Wednesday, August 1, 2012
When she was 18, Laurie Roberts lay on a hospital table on the edge of life. "Please don't let them kill me," she begged the anesthesiologist who prepped her for surgery.
Earlier that day, the same hospital had turned the pregnant Roberts away.
"They said, 'You are definitely having a miscarriage, but there is still a faint heartbeat, so we can't do anything for you,'" she says. The Catholic hospital was the only hospital in her community, and it did not provide abortions even in emergencies. Roberts' surgery only came after she began to hemorrhage and nearly bled to death.
"All I could think of was that I wanted to get home to my two girls," she says.
Sixteen years later, Roberts is a feminist activist, a mother of seven and a doula. She is also the Mississippi state president of the National Organization of Women, where she advocates against anti-women legislation. She sends email blasts live from the state Capitol as she speaks to lawmakers and others about the consequences of anti-women bills. She usually has an entourage of her children in tow.
"I'm just a mom," she says. "I just put on my shoes and jumped into the Capitol. I just showed up with a laptop and a notebook."
In 2005, when she was 27, Roberts attended Jackson State University, where she studied political science. There, Roberts learned that social issues were connected.
"They were all inclusive," she says. "I couldn't work on issues of race and class without working on gender. That just kind of pushed me into being a black feminist."
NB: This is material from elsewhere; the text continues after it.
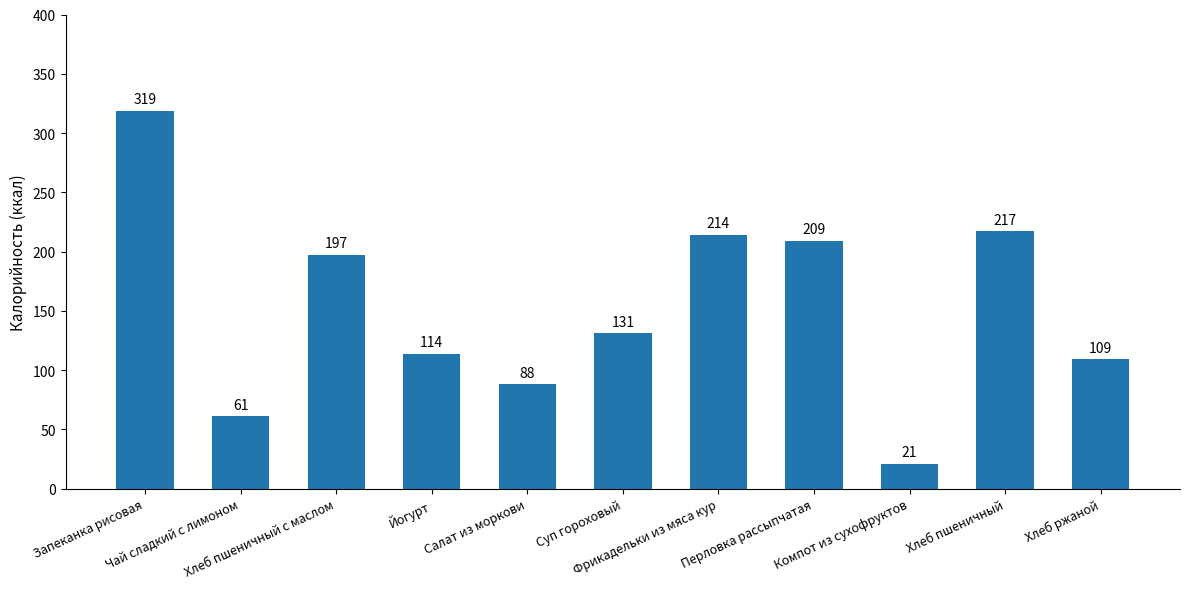

Reading left to right, list all the values displayed in this chart.

Запеканка рисовая=319	Чай сладкий с лимоном=61	Хлеб пшеничный с маслом=197	Йогурт=114	Салат из моркови=88	Суп гороховый=131	Фрикадельки из мяса кур=214	Перловка рассыпчатая=209	Компот из сухофруктов=21	Хлеб пшеничный=217	Хлеб ржаной=109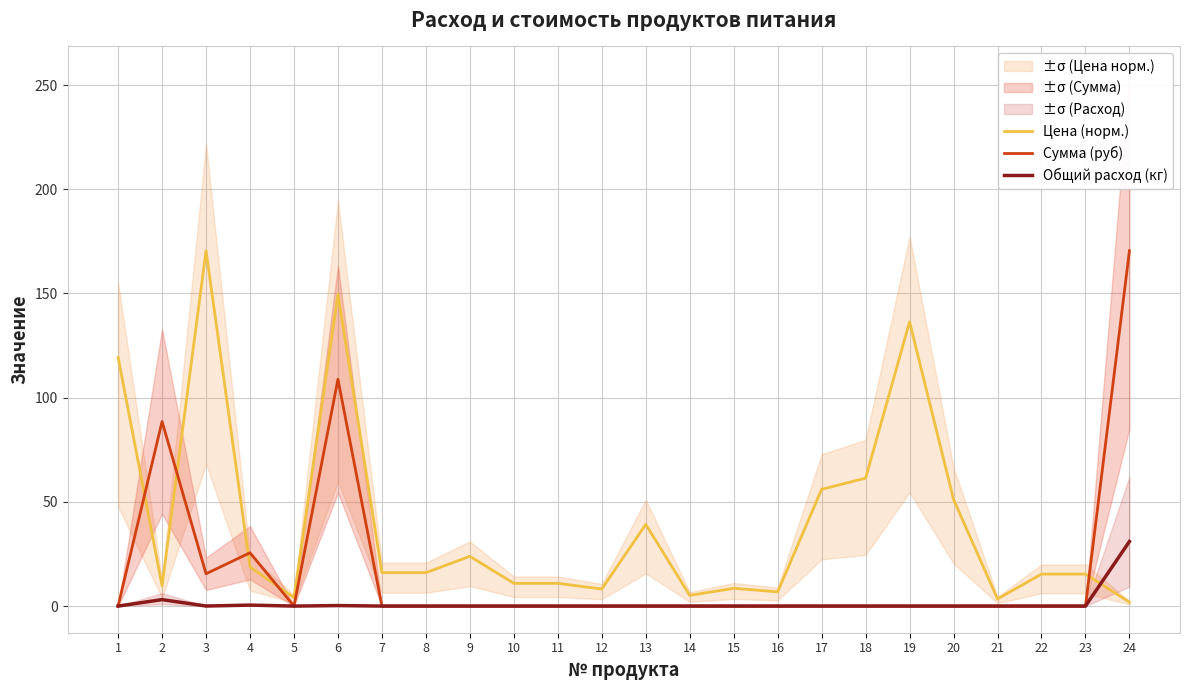

What is the difference between the maximum and second lowest values in the Общий расход (кг) series?

31.0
Roberts also works as a doula, which she describes as a woman with birth knowledge who is there to provide emotional and physical support to mothers. "Birth is a woman's time," she says. "Not that men should not be there, but it's a time for women to support women."
Roberts sees her work as a doula as a positive way to help women during and after their pregnancy. "(Mississippi has) the highest infant-mortality rate in the country, especially in women of color and low-income women of color. I think doulas could do a lot to help," she says. "Research shows that women who have doulas at their births have better birth outcomes and their babies have better outcomes."
Eventually, Roberts wants to head up a community doula program in Jackson.
Pro-life activists may see Roberts work as a feminist and a doula as contradictory, but she seems them as simultaneous acts.
"It's all about options," she says.
"Women have to have choices, whether it's choices like when to become pregnant, the choice to proceed with their pregnancy or how to deliver their baby. To me it makes complete sense. It's a continuum of women owning their reproduction and their reproductive choices."